Did your interest in the high end come from the music side or the electronics side?
I was born into a musical household; my mother came from a musical family herself and played piano, while my father was passionate about classical music and was a fan of reproduced sound. I was a Quad/Tannoy baby; Dad’s system comprised a Tannoy 15" York corner speaker driven by the Quad II and mono preamp. Years later I persuaded him to accept the gift of a pair of B&W 801 Series2. After many years of badgering, my dad let me have a Vitavox 12" driver which had been at the center of his first speaker system back in the 50s. I built a proper wooden enclosure for that driver and it even followed me to university.
What gear made up your first high-end system?
I started by scavenging speaker drivers from old radios and putting them into cabinets and quickly decided that the best enclosures were tubes. That was a fair time before Nautilus! Then I acquired the Vitavox driver and built an amp based on EL84s; it was quite an enjoyable system.

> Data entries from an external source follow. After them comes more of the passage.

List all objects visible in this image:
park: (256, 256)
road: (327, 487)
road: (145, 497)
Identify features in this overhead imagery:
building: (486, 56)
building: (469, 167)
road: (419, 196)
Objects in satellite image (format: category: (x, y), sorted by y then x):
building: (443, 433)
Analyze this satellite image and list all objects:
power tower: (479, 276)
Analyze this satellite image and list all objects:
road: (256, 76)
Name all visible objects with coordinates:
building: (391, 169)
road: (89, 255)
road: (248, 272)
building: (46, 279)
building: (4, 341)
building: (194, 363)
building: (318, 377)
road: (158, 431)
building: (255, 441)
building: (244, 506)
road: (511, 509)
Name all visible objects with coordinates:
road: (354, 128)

When did audio develop from a hobby to a career?
After I finished university and got my degree, I managed to get a job in the electronics development lab of a gambling machine manufacturer, but that was just to pay the rent. I’d been messing around with active speakers, because it just seemed to be the logical way forward and came up with something like an active LS3/5a. Very shortly after that, I saw the advertisement for “Loudspeaker Engineer” with B&W. I knew this was an amazing opportunity, so I cut my hair and went for the interview. I got the job, perhaps because I’d been messing around with active speakers and it happened that they were in the process of developing just that—an active version of the DM1400.
Who were your high-end heroes as you started out?
Coming to audio from a pure science background meant that my heroes had less to do with modern high-end audio—people like Newton, Lavoisier, Oersted, and Faraday. As I did start to focus on sound, I learnt about the work of Western Electric and Bell Labs. These days I’m a bit in awe of Bruno Putzys and his team at Purifi.
What education did you receive?
I had a fairly ordinary British state-school education, but I was so driven by my interest in science that it would have happened anyway. I went to Southampton University to study electronics but found it quite taxing, as the course is very theoretical while I’m a very hands-on practical worker. I think that’s why I was ultimately driven towards loudspeakers because they’re the fusion of so many disciplines.
What interesting fact or aspect about Vivid Audio might surprise audiophiles?
That we manufacture in South Africa? I’m not sure that message has really got out.
What is the least understood aspect about Vivid speakers?
That we are an engineering-led company not design-led. The form of our loudspeakers is largely driven by the needs of acoustics, although it’s true that where the form has no effect on the sound we have allowed ourselves a little artistic license.
How do you feel about the shift from physical media to computer-based audio, for example, streaming and downloads?
I’m quite happy to accept that, ultimately, a digitized signal can have all the fidelity and resolution of analog. Whether we’ve reached that point yet is arguable, but I believe we have. I do like the process of putting on an album and enjoying it in full in the order the tracks were arranged by the artists and with the gaps between tracks unedited.
What are the greatest challenges confronting the high end in the next few years?
Persuading enough of the younger generation that fine sound is a worthwhile pursuit and, as far as we as loudspeaker-makers are concerned, that filling a room with sound as opposed to just the ear canal is a desirable goal. But there’s also the social angle; my father’s generation and mine really enjoyed going to each other’s homes to enjoy listening to music together. It was at the core of our social lives. I try to encourage my kids to appreciate the sharing of the same music by playing through speakers rather than one headphone each, which I sometimes see!
Outside of audio, what do you do for fun?
One of the dangers of making one’s hobby into one’s career is that it leaves a bit of a vacuum. Otherwise I enjoy most of the good things in art and life. I enjoy traveling and getting a taste of the way others live. I spend a little time supporting the Green movements. As a scientist I’ve been aware of the risk of man-made climate change since the early 70s. It’s been extremely frustrating, but finally I think the penny’s dropping.
What is the most gratifying aspect about your work?
When I get a call from a Vivid customer just to say how much he or she is enjoying listening to music.